Antique fishing lure collectors are an inquisitive bunch.
They like to add old-time lures and tackle to their collections. The rarer and harder an item is to find, the more collectors treasure it.
But there’s more to avid collecting than perceived value. These folks can tell you the story behind almost every lure in their collections, including where, how and when it was made, how many were produced and where it was tested. Most even know the background on the company or individual who designed it.
And it’s that part that is driving me somewhat crazy. I recently purchased one of the rarest lures of all. So rare, in fact that not even the most experienced antique lure collectors can identify it.
I’ve been collecting and studying antique fishing lures for just over 40 years, and I’ve never seen another one like it. I’ve spent hundreds of hours studying patent applications and patents trying to discover who made this lure. There are a few lures that share minor details with this lure, but I have not found anything that matches it completely or even comes close.

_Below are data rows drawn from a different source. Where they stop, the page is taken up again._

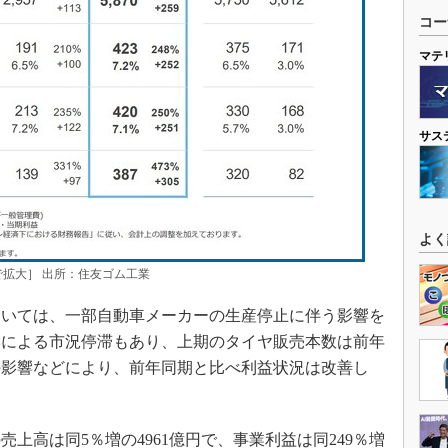
コー
マテ
サス
よく
クで拡大］ 出所：住友ゴム工業
いては、一部自動車メーカーの生産停止に伴う影響を
響による市況停滞もあり、上期のタイヤ販売本数は前年
の影響などにより、前年同期と比べ利益状況は改善し
高は同5％増の4961億円で、事業利益は同249％増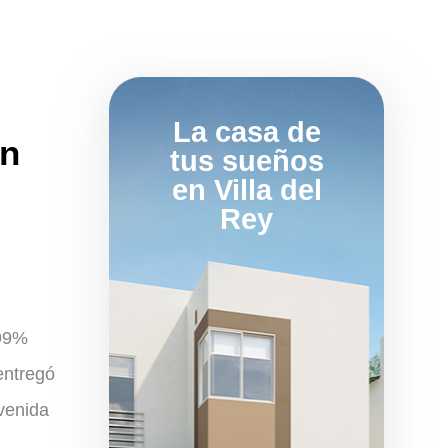
La casa de
ón
tus sueños
en Villa del
Rey
.99%
entregó
venida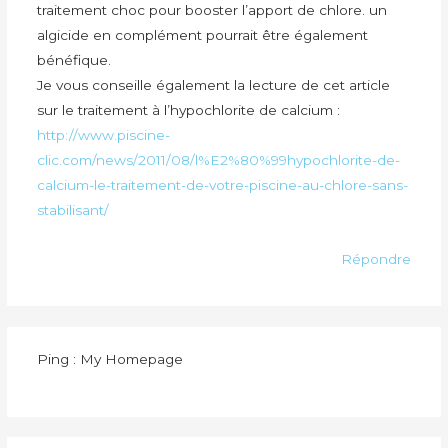
traitement choc pour booster l’apport de chlore. un
algicide en complément pourrait être également
bénéfique.
Je vous conseille également la lecture de cet article
sur le traitement à l’hypochlorite de calcium :
http://www.piscine-
clic.com/news/2011/08/l%E2%80%99hypochlorite-de-
calcium-le-traitement-de-votre-piscine-au-chlore-sans-
stabilisant/
Répondre
Ping : My Homepage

The 3½ inch red and white lure certainly is unique. It has a propeller under the belly that, when pulled through the water, turns a shaft that runs through the lure body and is connected to a nose-mounted, open-segmented metal “bubbler” than spins on the nose.
It also has an elongated curved line tie that runs off the chin of the lure to keep it from interfering from the churning bubbler. The bubbler agitates the water like a buzzbait. It has high quality hardware and the lure body is made of red or white cedar. The size of the lure indicates that it was either used for bass or pike fishing.

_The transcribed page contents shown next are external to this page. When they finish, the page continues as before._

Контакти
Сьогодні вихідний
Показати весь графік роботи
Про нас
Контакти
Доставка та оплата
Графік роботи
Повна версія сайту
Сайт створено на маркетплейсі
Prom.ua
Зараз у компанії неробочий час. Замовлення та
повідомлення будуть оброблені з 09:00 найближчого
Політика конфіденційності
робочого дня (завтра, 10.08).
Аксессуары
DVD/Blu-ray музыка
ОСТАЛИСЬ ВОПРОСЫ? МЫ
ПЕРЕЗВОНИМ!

I am convinced that this lure was made between the 1920s and 1940s and was designed by someone who knew quite a bit about producing fishing lures. My hunch is that they made very few of these lures and suspended production because it was too difficult and costly to continue.

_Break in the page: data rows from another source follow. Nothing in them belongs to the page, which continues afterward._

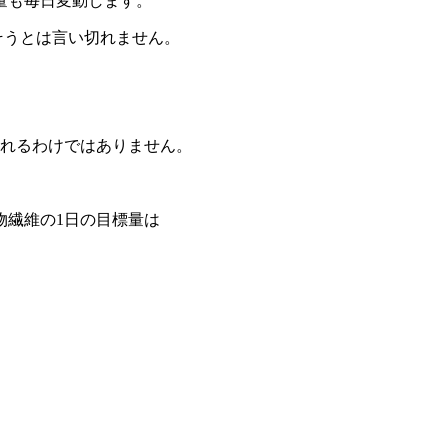
量も毎日変動します。
そうとは言い切れません。
されるわけではありません。
物繊維の1日の目標量は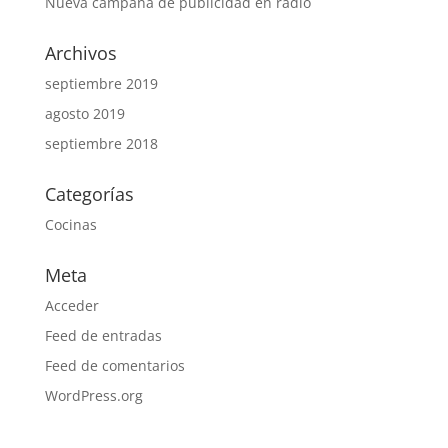
Nueva campaña de publicidad en radio
Archivos
septiembre 2019
agosto 2019
septiembre 2018
Categorías
Cocinas
Meta
Acceder
Feed de entradas
Feed de comentarios
WordPress.org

The lure was discovered during a national lure auction in Springfield, Missouri, just over two years ago. A woman walked into an antique fishing lure collectors convention with an old tackle box that belonged to her father. All of the lures inside the box were auctioned off.
The mystery lure created a frenzy of interest because no one had ever seen anything like it. Although you can tell the lure has been used, it’s in great condition and all the moving parts still work.
Since purchasing the lure, I have done everything I could to unlock its hidden secrets. It’s been written up in collector’s magazines and blogs yet no information has surfaced. I even interviewed the woman who sold the lure at the auction.
She said her dad was an avid fisherman and loved fishing the Fox River in Illinois, northwest Indiana lakes, and numerous lakes in Minnesota. He was born in 1908, died in 1967 and lived in Evanston, Illinois. That’s all I know about him.
One of the three similar lures I found when searching patents is the Fisheretto. The Fisheretto was manufactured by the Brown brothers of Osakis, who manufactured lures from about 1918 to 1945.
I am asking for help from readers to spread the word and help unearth information about the mystery lure. Perhaps someone has an old advertisement, paperwork or even another mystery lure with or without the original box to help identify the model and/or manufacturer.